TASK REQUIREMENTS: Drop the pictures and repeat the remaining data exactly.

RECORDED DATA:

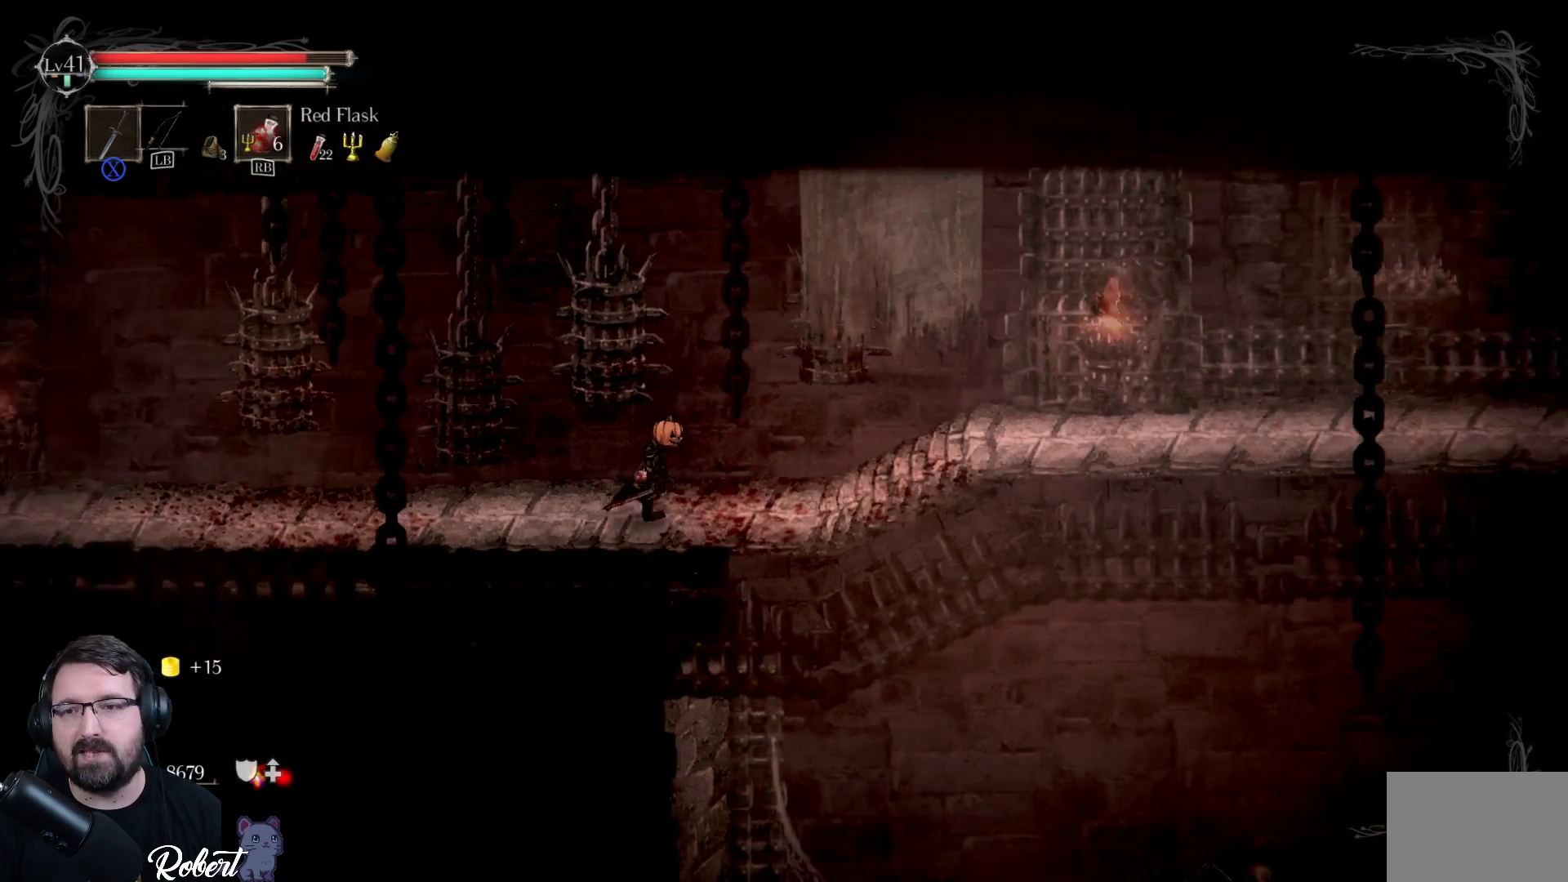
{"buttons": [], "left_stick": "right", "right_stick": "center", "events": []}
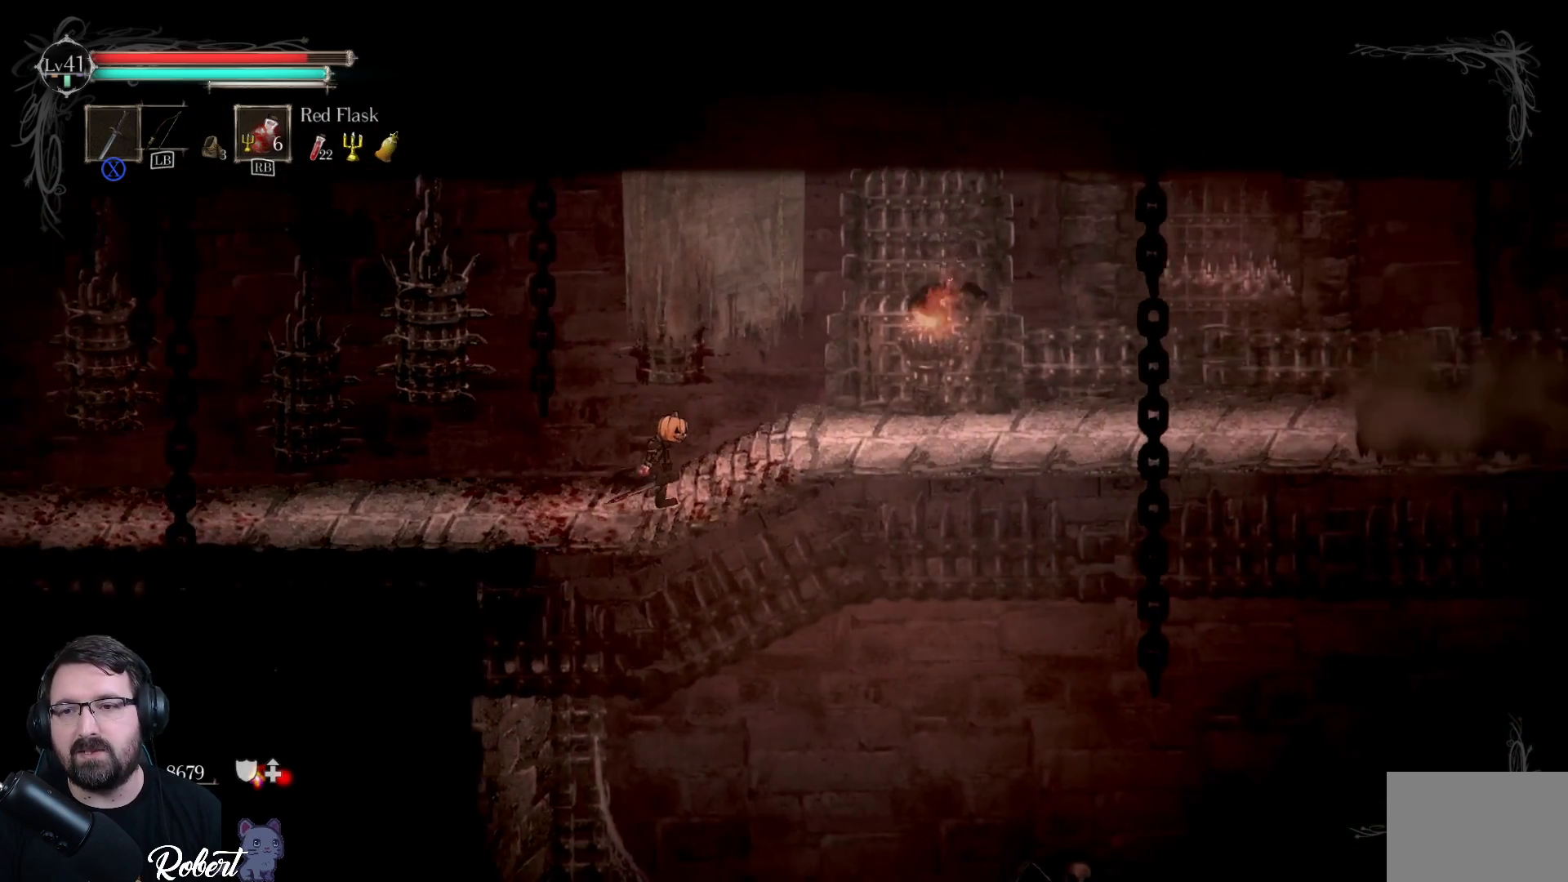
{"buttons": [], "left_stick": "right", "right_stick": "center", "events": []}
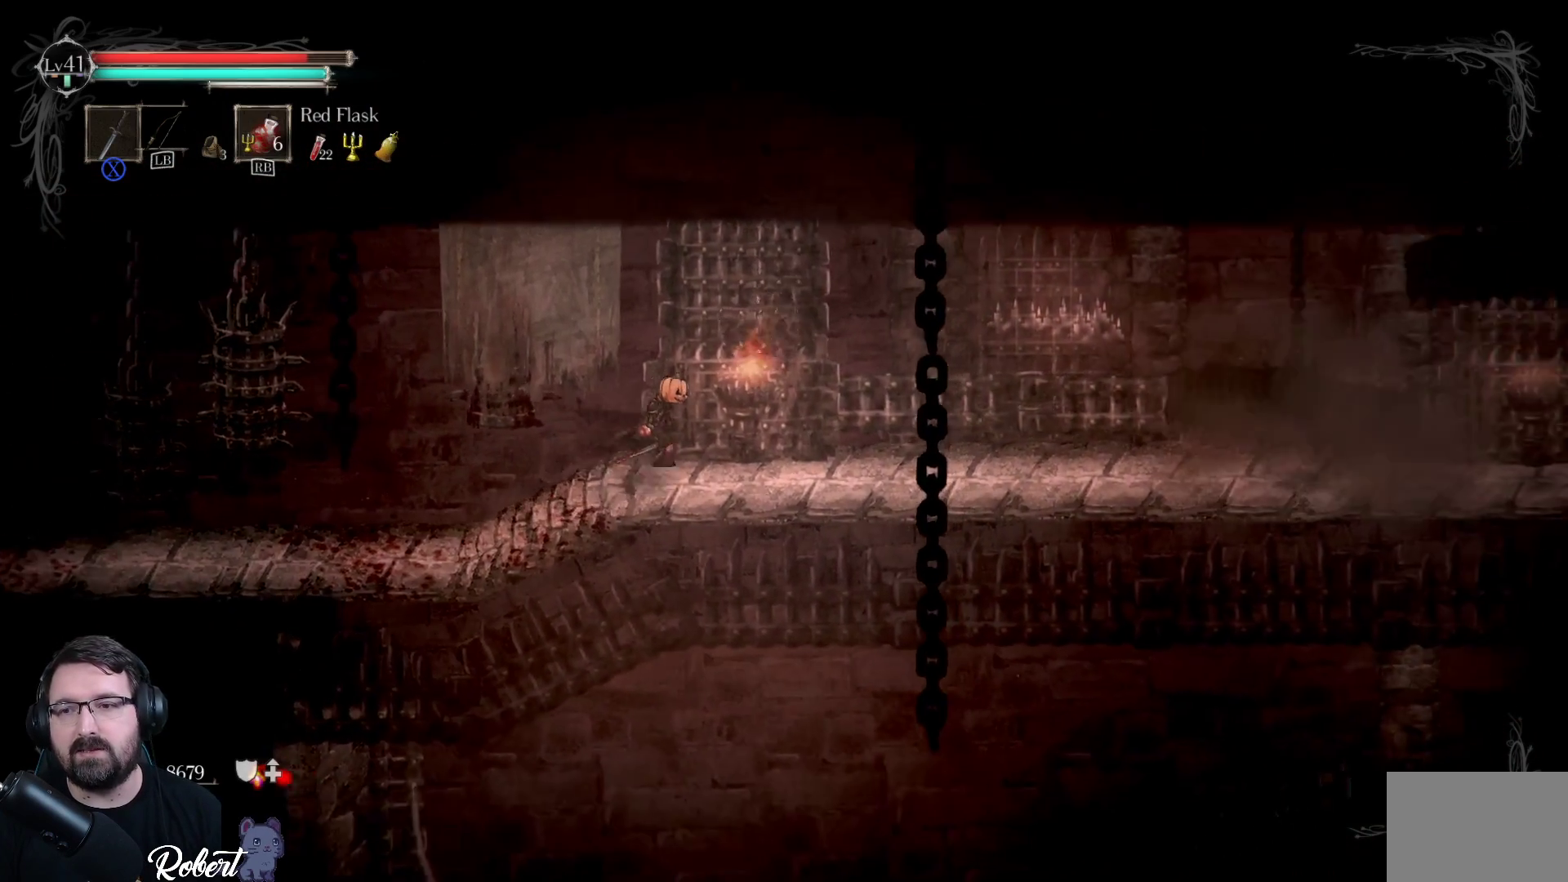
{"buttons": [], "left_stick": "right", "right_stick": "center", "events": []}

OUTPUT FOR THIS EXERCISE:
{"buttons": [], "left_stick": "right", "right_stick": "center", "events": []}
{"buttons": [], "left_stick": "right", "right_stick": "center", "events": []}
{"buttons": [], "left_stick": "right", "right_stick": "center", "events": []}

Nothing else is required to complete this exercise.